# Finding minimum value of the equation given.

Question - Find the minimum value of $$|1 + z| + |1-z|$$.

I'm trying to solve the question by thinking of them as points in the Argand plane. The $$|1+z|$$ can be written as $$|z - (-1)|$$ which is the distance of $$z$$ from $$(-1)$$ on the Argand plane. But I don't understand how to find the second part on Argand plane like I did the first one. If I find the second point, then the answer will just be the minimum distance between both the points.
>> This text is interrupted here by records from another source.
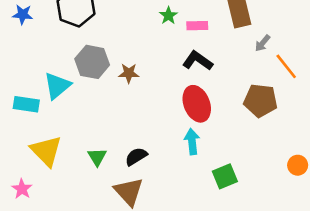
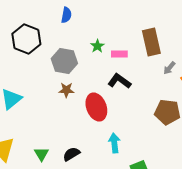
gray hexagon: (92, 62) -> (64, 61), moved
red ellipse: (197, 104) -> (96, 107), moved

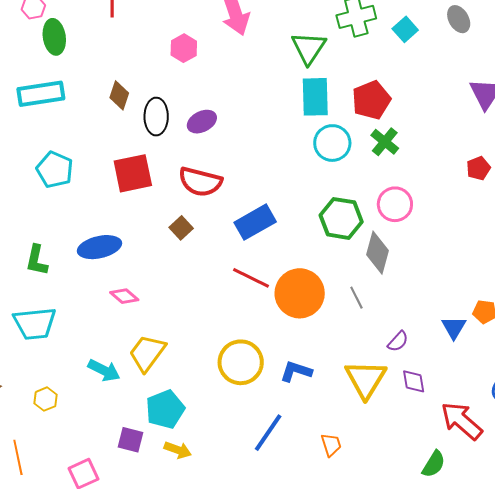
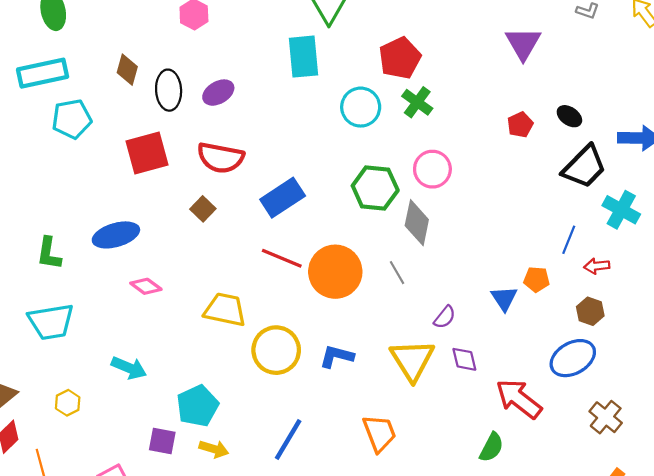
cyan rectangle: (315, 97) -> (304, 57), moved
cyan pentagon: (55, 170) -> (72, 119), moved, turned -30
yellow trapezoid: (147, 353) -> (225, 310), moved, turned 69
blue line: (268, 433) -> (288, 440), moved
orange trapezoid: (331, 445) -> (379, 433), size x1.5

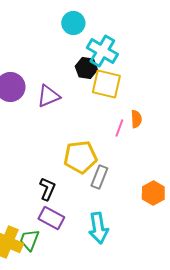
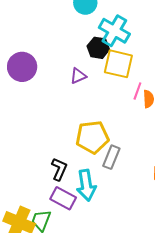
purple triangle: (48, 96) -> (78, 76), moved, size x0.7
pink line: (119, 128) -> (137, 91), moved
cyan arrow: (98, 228) -> (86, 185), moved

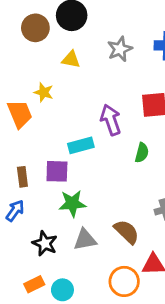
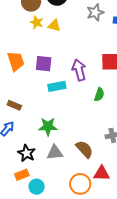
gray star: (120, 49) -> (95, 12), moved
yellow star: (44, 92) -> (37, 22), moved
purple square: (57, 171) -> (44, 64), moved
brown rectangle: (22, 177) -> (14, 105), turned -64
orange rectangle: (34, 284) -> (22, 175), moved

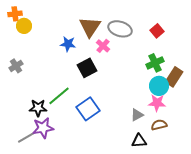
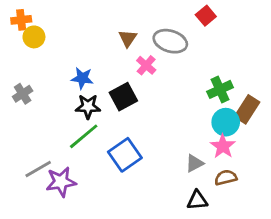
brown triangle: (90, 27) -> (128, 38), size x0.6
red square: (157, 31) -> (206, 16), moved
blue star: (68, 44) -> (82, 78), moved
pink star: (157, 103) -> (223, 146), turned 30
black star: (38, 108) -> (88, 107), moved
gray line: (27, 137) -> (38, 169), moved

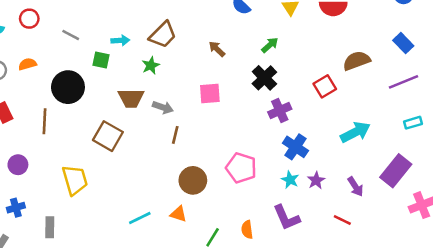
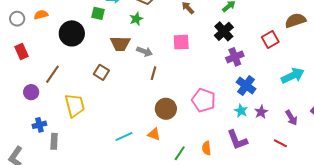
brown line: (45, 121) -> (52, 74), moved, turned 30
brown square: (108, 136) -> (101, 72), size x0.7
blue cross: (16, 208) -> (39, 125), moved

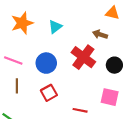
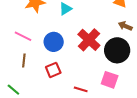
brown arrow: (100, 34) -> (125, 26), moved
black circle: (114, 65) -> (117, 50), size x1.6

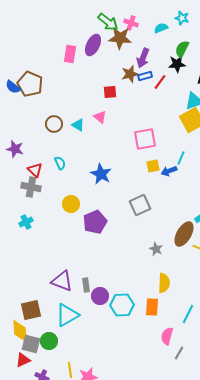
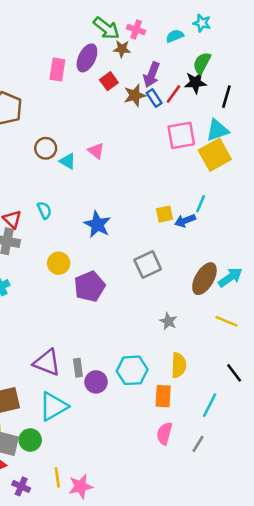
brown star: (120, 38) -> (122, 49), size x0.6
blue rectangle: (145, 76) -> (154, 98), turned 72
red line: (160, 82) -> (173, 94), moved
red square: (110, 92) -> (109, 81), moved, turned -32
brown circle: (54, 124) -> (46, 148), moved
pink square: (145, 139) -> (181, 135), moved
brown ellipse: (184, 234) -> (204, 279), moved
cyan hexagon: (122, 305) -> (132, 370), moved
pink semicircle: (167, 336) -> (164, 434), moved
gray line: (179, 353) -> (198, 444), moved

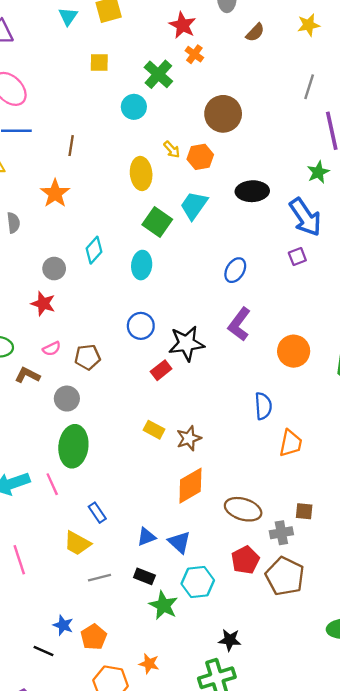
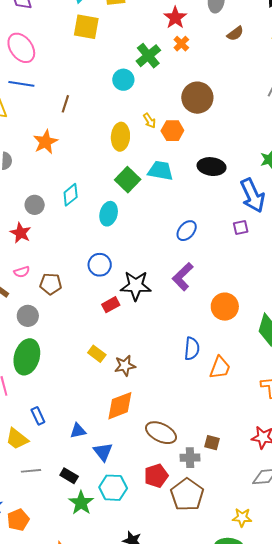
yellow square: (99, 62) -> (86, 27), moved, size x1.5
cyan trapezoid: (194, 205) -> (161, 171), turned 56
orange trapezoid: (291, 443) -> (220, 368), moved
blue triangle: (146, 537) -> (78, 431), moved

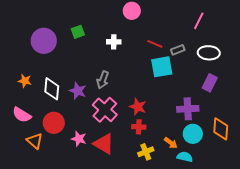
• $|1-z| = |-(z-1)|=|z-1|$ – krirkrirk Nov 16 '18 at 12:42
• @krirkrirk Thanks! It didn't click at the moment. Got the answer! – Kaustuv Sawarn Nov 16 '18 at 12:47

The formula represents the sum of the distances from z to 1 and -1. So the minimum is at the midpoint of -1 , 1, i. e. 0; thus the minimum value is 2.

$$|1+z|+|1-z|=c$$ for a positive constant $$c>0$$ dscribes an ellipse with focus at $$1$$ and $$-1$$ and axis of length $$c$$.
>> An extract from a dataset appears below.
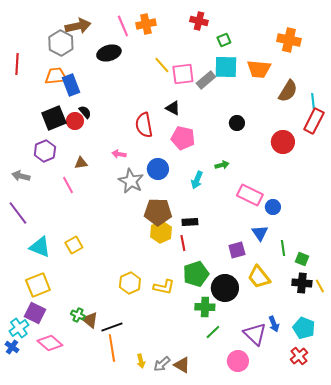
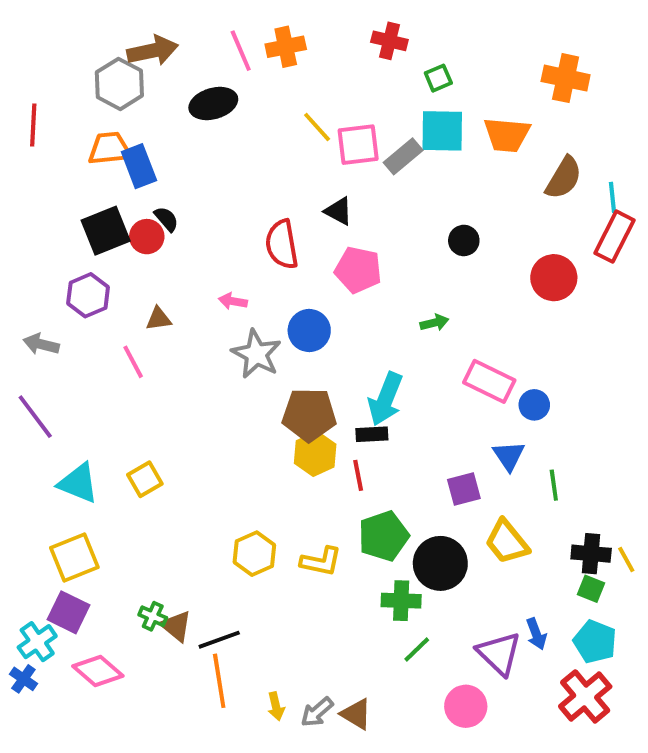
cyan arrow: (197, 180) -> (386, 399), moved, size x1.5
green square: (302, 259) -> (591, 589), moved
red cross: (299, 356) -> (585, 696), size x1.5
BEcause the axis must be longer than the distance between focus, $$c\ge 2$$.

A bit of geometry.

In the complex plane:

$$A(-1,0)$$, $$B(1,0)$$ and let $$C(x,y),$$ where $$z =x+iy$$, $$x,y$$, real.

$$\triangle ABC$$ has sides of lengths:

$$|AB|=2$$, |$$AC| =|z+1|$$, $$|BC|= |z-1|$$.

The sum of the lengths of 2 sides of a triangle is greater than the 3rd side:

$$|z+1|+|z-1| > 2.$$

$$2$$ is a lower bound. Is there a minimum?

If yes , $$z=?$$